What needs to be done
Please write back every entry exactly, character for character.

(Records contained in a dataset)
========================

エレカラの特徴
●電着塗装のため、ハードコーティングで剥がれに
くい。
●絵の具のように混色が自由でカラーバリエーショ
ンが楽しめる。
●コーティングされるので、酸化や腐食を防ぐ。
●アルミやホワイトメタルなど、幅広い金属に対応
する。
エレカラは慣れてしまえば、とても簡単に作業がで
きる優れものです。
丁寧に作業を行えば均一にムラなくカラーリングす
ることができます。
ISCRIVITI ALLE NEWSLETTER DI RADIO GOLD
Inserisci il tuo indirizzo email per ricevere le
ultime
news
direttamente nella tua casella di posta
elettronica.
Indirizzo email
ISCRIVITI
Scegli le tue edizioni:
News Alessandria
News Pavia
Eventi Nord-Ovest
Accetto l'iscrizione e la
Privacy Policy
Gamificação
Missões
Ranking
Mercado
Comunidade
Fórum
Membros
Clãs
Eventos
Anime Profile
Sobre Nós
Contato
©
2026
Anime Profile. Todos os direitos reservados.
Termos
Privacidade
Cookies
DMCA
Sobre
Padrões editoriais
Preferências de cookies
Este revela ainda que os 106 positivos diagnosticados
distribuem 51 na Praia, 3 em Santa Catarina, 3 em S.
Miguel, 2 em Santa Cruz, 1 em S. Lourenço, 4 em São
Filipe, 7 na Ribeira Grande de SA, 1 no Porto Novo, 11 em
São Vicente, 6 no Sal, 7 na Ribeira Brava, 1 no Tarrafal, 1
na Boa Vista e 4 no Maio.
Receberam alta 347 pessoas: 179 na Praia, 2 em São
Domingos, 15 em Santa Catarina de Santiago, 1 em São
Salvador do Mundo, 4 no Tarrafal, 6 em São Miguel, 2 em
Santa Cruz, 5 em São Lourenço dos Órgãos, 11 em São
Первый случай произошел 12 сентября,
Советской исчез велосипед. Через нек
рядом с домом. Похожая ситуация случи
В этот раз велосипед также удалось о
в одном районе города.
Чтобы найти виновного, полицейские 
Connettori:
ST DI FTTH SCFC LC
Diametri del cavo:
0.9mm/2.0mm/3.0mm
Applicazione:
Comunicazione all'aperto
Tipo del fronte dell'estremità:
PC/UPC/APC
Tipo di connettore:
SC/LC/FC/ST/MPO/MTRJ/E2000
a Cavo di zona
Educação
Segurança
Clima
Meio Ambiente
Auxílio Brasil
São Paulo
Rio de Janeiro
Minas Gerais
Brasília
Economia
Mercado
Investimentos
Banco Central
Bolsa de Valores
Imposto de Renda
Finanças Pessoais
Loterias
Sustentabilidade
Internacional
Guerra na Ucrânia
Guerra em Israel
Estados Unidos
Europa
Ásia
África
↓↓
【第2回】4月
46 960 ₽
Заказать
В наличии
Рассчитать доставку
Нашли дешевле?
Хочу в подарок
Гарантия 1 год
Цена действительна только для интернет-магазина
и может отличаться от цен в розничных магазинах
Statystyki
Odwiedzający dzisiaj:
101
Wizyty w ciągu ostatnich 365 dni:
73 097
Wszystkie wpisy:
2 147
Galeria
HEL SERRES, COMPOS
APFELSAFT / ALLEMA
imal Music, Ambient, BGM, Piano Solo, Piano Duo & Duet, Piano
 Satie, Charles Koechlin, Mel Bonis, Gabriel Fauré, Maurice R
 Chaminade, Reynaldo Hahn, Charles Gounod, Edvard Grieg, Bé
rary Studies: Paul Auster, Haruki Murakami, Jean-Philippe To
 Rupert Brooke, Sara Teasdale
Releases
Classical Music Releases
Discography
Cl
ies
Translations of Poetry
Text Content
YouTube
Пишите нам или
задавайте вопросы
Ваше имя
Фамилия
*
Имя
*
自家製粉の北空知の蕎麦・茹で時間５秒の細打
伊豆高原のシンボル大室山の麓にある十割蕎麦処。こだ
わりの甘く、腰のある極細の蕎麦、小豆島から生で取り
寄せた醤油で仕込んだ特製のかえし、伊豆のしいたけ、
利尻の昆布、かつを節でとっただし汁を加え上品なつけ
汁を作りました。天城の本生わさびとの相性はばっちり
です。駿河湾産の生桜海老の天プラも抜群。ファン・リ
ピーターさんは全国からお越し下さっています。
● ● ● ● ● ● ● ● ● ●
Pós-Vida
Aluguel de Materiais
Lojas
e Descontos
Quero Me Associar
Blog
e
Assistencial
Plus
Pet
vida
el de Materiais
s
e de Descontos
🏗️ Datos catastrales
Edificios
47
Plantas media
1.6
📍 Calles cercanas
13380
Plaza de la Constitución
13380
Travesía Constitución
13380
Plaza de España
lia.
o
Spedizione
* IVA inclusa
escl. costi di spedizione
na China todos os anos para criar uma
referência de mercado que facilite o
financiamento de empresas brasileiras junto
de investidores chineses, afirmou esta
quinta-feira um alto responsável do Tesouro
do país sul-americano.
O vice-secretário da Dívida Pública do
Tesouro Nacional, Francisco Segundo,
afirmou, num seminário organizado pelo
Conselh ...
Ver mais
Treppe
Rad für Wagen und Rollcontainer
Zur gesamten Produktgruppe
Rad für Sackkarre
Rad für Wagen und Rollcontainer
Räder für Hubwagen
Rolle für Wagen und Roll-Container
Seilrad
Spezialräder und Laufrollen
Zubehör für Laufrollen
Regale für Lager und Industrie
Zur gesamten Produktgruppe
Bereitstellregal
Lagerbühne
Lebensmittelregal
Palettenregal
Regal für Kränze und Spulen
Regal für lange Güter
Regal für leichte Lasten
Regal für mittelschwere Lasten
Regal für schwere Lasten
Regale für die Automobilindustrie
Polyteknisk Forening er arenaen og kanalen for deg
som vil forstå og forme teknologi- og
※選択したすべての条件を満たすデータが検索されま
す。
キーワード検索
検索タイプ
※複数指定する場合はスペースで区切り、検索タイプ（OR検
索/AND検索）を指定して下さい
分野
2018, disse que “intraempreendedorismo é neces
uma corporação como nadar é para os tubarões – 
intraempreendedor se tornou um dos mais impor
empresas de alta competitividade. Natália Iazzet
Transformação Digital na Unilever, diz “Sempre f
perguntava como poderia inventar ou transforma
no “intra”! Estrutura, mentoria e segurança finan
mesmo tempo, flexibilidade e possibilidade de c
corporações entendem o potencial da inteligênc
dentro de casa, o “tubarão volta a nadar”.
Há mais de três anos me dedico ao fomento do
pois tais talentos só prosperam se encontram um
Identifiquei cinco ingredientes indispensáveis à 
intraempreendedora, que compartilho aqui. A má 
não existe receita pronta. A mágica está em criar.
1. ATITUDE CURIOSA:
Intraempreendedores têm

========================

Response area
エレカラの特徴
●電着塗装のため、ハードコーティングで剥がれに
くい。
●絵の具のように混色が自由でカラーバリエーショ
ンが楽しめる。
●コーティングされるので、酸化や腐食を防ぐ。
●アルミやホワイトメタルなど、幅広い金属に対応
する。
エレカラは慣れてしまえば、とても簡単に作業がで
きる優れものです。
丁寧に作業を行えば均一にムラなくカラーリングす
ることができます。
ISCRIVITI ALLE NEWSLETTER DI RADIO GOLD
Inserisci il tuo indirizzo email per ricevere le
ultime
news
direttamente nella tua casella di posta
elettronica.
Indirizzo email
ISCRIVITI
Scegli le tue edizioni:
News Alessandria
News Pavia
Eventi Nord-Ovest
Accetto l'iscrizione e la
Privacy Policy
Gamificação
Missões
Ranking
Mercado
Comunidade
Fórum
Membros
Clãs
Eventos
Anime Profile
Sobre Nós
Contato
©
2026
Anime Profile. Todos os direitos reservados.
Termos
Privacidade
Cookies
DMCA
Sobre
Padrões editoriais
Preferências de cookies
Este revela ainda que os 106 positivos diagnosticados
distribuem 51 na Praia, 3 em Santa Catarina, 3 em S.
Miguel, 2 em Santa Cruz, 1 em S. Lourenço, 4 em São
Filipe, 7 na Ribeira Grande de SA, 1 no Porto Novo, 11 em
São Vicente, 6 no Sal, 7 na Ribeira Brava, 1 no Tarrafal, 1
na Boa Vista e 4 no Maio.
Receberam alta 347 pessoas: 179 na Praia, 2 em São
Domingos, 15 em Santa Catarina de Santiago, 1 em São
Salvador do Mundo, 4 no Tarrafal, 6 em São Miguel, 2 em
Santa Cruz, 5 em São Lourenço dos Órgãos, 11 em São
Первый случай произошел 12 сентября,
Советской исчез велосипед. Через нек
рядом с домом. Похожая ситуация случи
В этот раз велосипед также удалось о
в одном районе города.
Чтобы найти виновного, полицейские 
Connettori:
ST DI FTTH SCFC LC
Diametri del cavo:
0.9mm/2.0mm/3.0mm
Applicazione:
Comunicazione all'aperto
Tipo del fronte dell'estremità:
PC/UPC/APC
Tipo di connettore:
SC/LC/FC/ST/MPO/MTRJ/E2000
a Cavo di zona
Educação
Segurança
Clima
Meio Ambiente
Auxílio Brasil
São Paulo
Rio de Janeiro
Minas Gerais
Brasília
Economia
Mercado
Investimentos
Banco Central
Bolsa de Valores
Imposto de Renda
Finanças Pessoais
Loterias
Sustentabilidade
Internacional
Guerra na Ucrânia
Guerra em Israel
Estados Unidos
Europa
Ásia
África
↓↓
【第2回】4月
46 960 ₽
Заказать
В наличии
Рассчитать доставку
Нашли дешевле?
Хочу в подарок
Гарантия 1 год
Цена действительна только для интернет-магазина
и может отличаться от цен в розничных магазинах
Statystyki
Odwiedzający dzisiaj:
101
Wizyty w ciągu ostatnich 365 dni:
73 097
Wszystkie wpisy:
2 147
Galeria
HEL SERRES, COMPOS
APFELSAFT / ALLEMA
imal Music, Ambient, BGM, Piano Solo, Piano Duo & Duet, Piano
 Satie, Charles Koechlin, Mel Bonis, Gabriel Fauré, Maurice R
 Chaminade, Reynaldo Hahn, Charles Gounod, Edvard Grieg, Bé
rary Studies: Paul Auster, Haruki Murakami, Jean-Philippe To
 Rupert Brooke, Sara Teasdale
Releases
Classical Music Releases
Discography
Cl
ies
Translations of Poetry
Text Content
YouTube
Пишите нам или
задавайте вопросы
Ваше имя
Фамилия
*
Имя
*
自家製粉の北空知の蕎麦・茹で時間５秒の細打
伊豆高原のシンボル大室山の麓にある十割蕎麦処。こだ
わりの甘く、腰のある極細の蕎麦、小豆島から生で取り
寄せた醤油で仕込んだ特製のかえし、伊豆のしいたけ、
利尻の昆布、かつを節でとっただし汁を加え上品なつけ
汁を作りました。天城の本生わさびとの相性はばっちり
です。駿河湾産の生桜海老の天プラも抜群。ファン・リ
ピーターさんは全国からお越し下さっています。
● ● ● ● ● ● ● ● ● ●
Pós-Vida
Aluguel de Materiais
Lojas
e Descontos
Quero Me Associar
Blog
e
Assistencial
Plus
Pet
vida
el de Materiais
s
e de Descontos
🏗️ Datos catastrales
Edificios
47
Plantas media
1.6
📍 Calles cercanas
13380
Plaza de la Constitución
13380
Travesía Constitución
13380
Plaza de España
lia.
o
Spedizione
* IVA inclusa
escl. costi di spedizione
na China todos os anos para criar uma
referência de mercado que facilite o
financiamento de empresas brasileiras junto
de investidores chineses, afirmou esta
quinta-feira um alto responsável do Tesouro
do país sul-americano.
O vice-secretário da Dívida Pública do
Tesouro Nacional, Francisco Segundo,
afirmou, num seminário organizado pelo
Conselh ...
Ver mais
Treppe
Rad für Wagen und Rollcontainer
Zur gesamten Produktgruppe
Rad für Sackkarre
Rad für Wagen und Rollcontainer
Räder für Hubwagen
Rolle für Wagen und Roll-Container
Seilrad
Spezialräder und Laufrollen
Zubehör für Laufrollen
Regale für Lager und Industrie
Zur gesamten Produktgruppe
Bereitstellregal
Lagerbühne
Lebensmittelregal
Palettenregal
Regal für Kränze und Spulen
Regal für lange Güter
Regal für leichte Lasten
Regal für mittelschwere Lasten
Regal für schwere Lasten
Regale für die Automobilindustrie
Polyteknisk Forening er arenaen og kanalen for deg
som vil forstå og forme teknologi- og
※選択したすべての条件を満たすデータが検索されま
す。
キーワード検索
検索タイプ
※複数指定する場合はスペースで区切り、検索タイプ（OR検
索/AND検索）を指定して下さい
分野
2018, disse que “intraempreendedorismo é neces
uma corporação como nadar é para os tubarões – 
intraempreendedor se tornou um dos mais impor
empresas de alta competitividade. Natália Iazzet
Transformação Digital na Unilever, diz “Sempre f
perguntava como poderia inventar ou transforma
no “intra”! Estrutura, mentoria e segurança finan
mesmo tempo, flexibilidade e possibilidade de c
corporações entendem o potencial da inteligênc
dentro de casa, o “tubarão volta a nadar”.
Há mais de três anos me dedico ao fomento do
pois tais talentos só prosperam se encontram um
Identifiquei cinco ingredientes indispensáveis à 
intraempreendedora, que compartilho aqui. A má 
não existe receita pronta. A mágica está em criar.
1. ATITUDE CURIOSA:
Intraempreendedores têm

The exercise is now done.